Not only mine, the Westerville Public Library, but the Stark County District Library. I try to limit my Interlibrary Loans, but sometimes I just HAVE to read a book WPL doesn't have.
Always love Gordon Korman's writing, which is just a pleasure to read, but after finishing Pop I got to thinking about the diversity of topics that he has covered. His ideas are so original-- no wonder he is so popular. Marcus has moved to town and wants to play football, but the local team had a successful season last year, and it's hard to get on. He starts to practice in the park with an older man, Charlie, who is a hard-hitting football player but rather odd-- he takes off when he accidentally throws a football through a car window, leaving Marcus to take the blame. It turns out that Charlie is a local hero, but it becomes evident that he has a lot of problems. I won't spoil it by saying what they are, but this was a nice balance of football and "issues" that I know the readers will enjoy.
Mitali Perkins' The Secret Keeper was fascinating. Set in 1970s India, it concerns Asha, whose father goes to the US to try to find work as an engineer. Asha, her mother (who is prone to crushing depression), and her beautiful older sister move in with relatives who are not as forward thinking as Asha's father, and are appalled that Asha is good at school (she is not allowed to attend any more), plays tennis, and doesn't care about her appearance. When Asha's father is killed, the family rushes to marry off Asha's sister. This is an important book for girls in the US to read, so that they can appreciate how many opportunities they have for education and advancement. The note at the back about life in India today is helpful.
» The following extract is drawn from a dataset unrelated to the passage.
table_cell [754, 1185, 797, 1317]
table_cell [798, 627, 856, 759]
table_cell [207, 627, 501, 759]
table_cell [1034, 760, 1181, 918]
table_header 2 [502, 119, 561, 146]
Pearl Fuyo Gaskins' What Are You?: Voices of mixed-race young people was published in 1999, but still is valid today. Essays from people with a variety of ages and ethnicities cover a wide range of topics-- dealing with well-meaning people who think they are exotic, with classmates who don't like them once they find out the students' backgrounds, inner struggles trying to balance two different cultures, etc. Well worth a perusal, expecially since there are even more multiracial children today than there were ten years ago.
Also looked at Walter Dean Myers Riot. Had doubts about the particular historical events, and when it turned out to be in play form, decided I would pass. Koertge's Deadville made me think of this: if authors write what they know, just how many drugs has this author done. Treated very casually, I will pass on this one. Block's Pretty Dead was slow going, being mainly description instead of action, and then the f-bomb dropped on page 22 and I gave up. Now I must go chant to myself "Can't buy everything" for a while.